Ashes 2019: Steve Smith seems the measure of England’s bowlers
Given cricket’s determination to grind every event into data, it is surprising that no innovator has rolled out a boo-o-meter to gauge the state of public indignation, real or feigned, trailing Steve Smith.
As Smith descended the steps of the Lord’s pavilion yesterday, they certainly seemed quieter than usual — quieter, even, than those, unprovoked, for Ricky Ponting a decade ago.
Perhaps reality has dawned, that this is breath best saved if Smith repays hostility with such interest as at Birmingham. Or else the clutch moment had been identified: as goes Smith, so goes Australia. Anyway, whatever you do, don’t provoke him, eh? I mentioned sandpaper once but I think I got away with it …
Don’t even poke fun at Smith’s repertoire of preliminary gestures: the running and skittering, the swivelling and toe-touching, the way as he approaches the crease that he rests the bat on his shoulder like a hobo his bindle. And the fidgeting. His fresh air shot preparatory to his first ball facing away from the bowler. His fussing about the crease like a proud homemaker. His hand gesture to convey a ball skimming from the surface, as though conducting an imaginary orchestra. No, don’t even think about that: put it all to one side and wonder.
Yesterday’s single session at Lord’s, under low cloud and floodlights, was one in which a team could very nearly have been bowled out: in similar conditions three weeks ago, Stuart Broad and Chris Woakes wiped Ireland away in 15.4 overs.
There remain questions about the bulk of Australia’s batting, provisionally pieced together and little tested as a unit. But around Smith swirl another set of questions altogether, condensing to does anyone know how to get him out? His technique seems like a task to test Alan Turing.
The Australian consensus yesterday was to offer as few shots as possible — a policy, like any involving a degree of premeditation, with its own dangers, but also with an eye to the future, to better batting conditions to come.
Early on, short bowling from Jofra Archer and Stuart Broad helped the visitors’ cause. Fuller lengths and tighter lines made the policy growingly dangerous.
Setting yourself to play late is likewise a purposeful notion. But when the bowler is as slippery as Archer, lateness easily becomes retrospectivity, as it did for Cameron Bancroft. Archer celebrated this maiden Test wicket by bursting a delivery through Bairstow’s gloves that the keeper did well to retard let alone catch, and also saved four overthrows with a superbly agile save at mid-on. He is some cricketer.
It was a measure of the menace of England’s attack in the second hour, in fact, that they scarcely seemed to miss James Anderson at all. They also maintained a reasonable over rate, Broad and Woakes bowling from economical run-ups, Archer almost as quick getting back his mark as he is when he saunters in.

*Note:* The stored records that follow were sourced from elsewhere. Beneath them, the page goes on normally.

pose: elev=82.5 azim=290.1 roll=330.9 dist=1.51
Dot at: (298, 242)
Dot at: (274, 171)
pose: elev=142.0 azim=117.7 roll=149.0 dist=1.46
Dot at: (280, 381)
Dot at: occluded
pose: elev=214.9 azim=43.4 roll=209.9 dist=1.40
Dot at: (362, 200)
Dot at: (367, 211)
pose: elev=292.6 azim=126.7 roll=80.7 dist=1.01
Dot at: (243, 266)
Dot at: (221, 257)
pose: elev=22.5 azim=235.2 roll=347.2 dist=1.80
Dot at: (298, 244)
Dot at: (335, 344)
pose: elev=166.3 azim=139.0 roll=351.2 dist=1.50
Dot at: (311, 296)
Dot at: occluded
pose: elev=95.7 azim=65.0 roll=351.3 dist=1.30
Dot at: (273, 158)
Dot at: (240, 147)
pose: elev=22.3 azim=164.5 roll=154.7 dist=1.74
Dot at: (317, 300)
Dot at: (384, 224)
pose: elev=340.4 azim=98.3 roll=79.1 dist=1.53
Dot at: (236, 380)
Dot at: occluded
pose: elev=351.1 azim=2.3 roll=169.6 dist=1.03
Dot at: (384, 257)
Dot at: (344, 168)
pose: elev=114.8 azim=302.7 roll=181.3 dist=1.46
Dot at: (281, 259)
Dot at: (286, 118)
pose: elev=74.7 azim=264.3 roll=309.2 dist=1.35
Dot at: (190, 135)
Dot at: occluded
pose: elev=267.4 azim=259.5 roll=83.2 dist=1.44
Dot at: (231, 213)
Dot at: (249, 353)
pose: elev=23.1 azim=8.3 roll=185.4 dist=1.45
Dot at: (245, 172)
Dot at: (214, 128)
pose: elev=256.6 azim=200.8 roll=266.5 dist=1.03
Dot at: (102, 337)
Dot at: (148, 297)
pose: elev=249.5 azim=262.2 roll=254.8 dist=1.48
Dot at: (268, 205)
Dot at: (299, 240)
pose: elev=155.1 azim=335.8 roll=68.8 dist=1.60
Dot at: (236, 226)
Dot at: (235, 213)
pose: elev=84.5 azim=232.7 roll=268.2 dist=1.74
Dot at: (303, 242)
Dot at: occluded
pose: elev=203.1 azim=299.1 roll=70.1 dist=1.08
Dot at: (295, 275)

Yet however penetrative England’s bowlers appeared, they were always to be measured by their impact on Smith, his wicket arguably worth more than the three they claimed. A contest unfolded of mutual denial, of competitive neutrality.
Smith faced forty deliveries. Three he worked for singles; two he hit to the boundary, behind and in front of square leg; one, Ben Stokes’ first, he genuinely missed as it held its line. But that was about it. To more than half his deliveries, he either offered no stroke or played his ghost stroke afterwards, with a pivot and a swish.
The data miners dug up that Smith had not left such a proportion of deliveries faced since Michaelmas 2014 or something. From Smith it was certainly determined stuff. In sticking to a line that deprived Smith of his usual leg side singles, England also evinced determination, even if it recalled Ambrose Bierce’s definition: ‘Patience, n: a minor form of despair disguised as a virtue.’
The gloom then arrived a little later than expected but remained as long as feared. The crowd lingered loyally through another replay on the big screen of the World Cup final, and there was a happy cheer at 3pm as Jos Buttler demolished the stumps ahead of Martin Guptill’s dive, but resignation set in an hour and a half later with a further cloudburst just before a planned inspection. The covers were removed and replaced an hour later, as if for practice.
The weather looks more hopeful for cricket’s reappearance this morning. The bowlers will be fresh; so, of course, will Smith. Will anybody boo? Will anybody dare?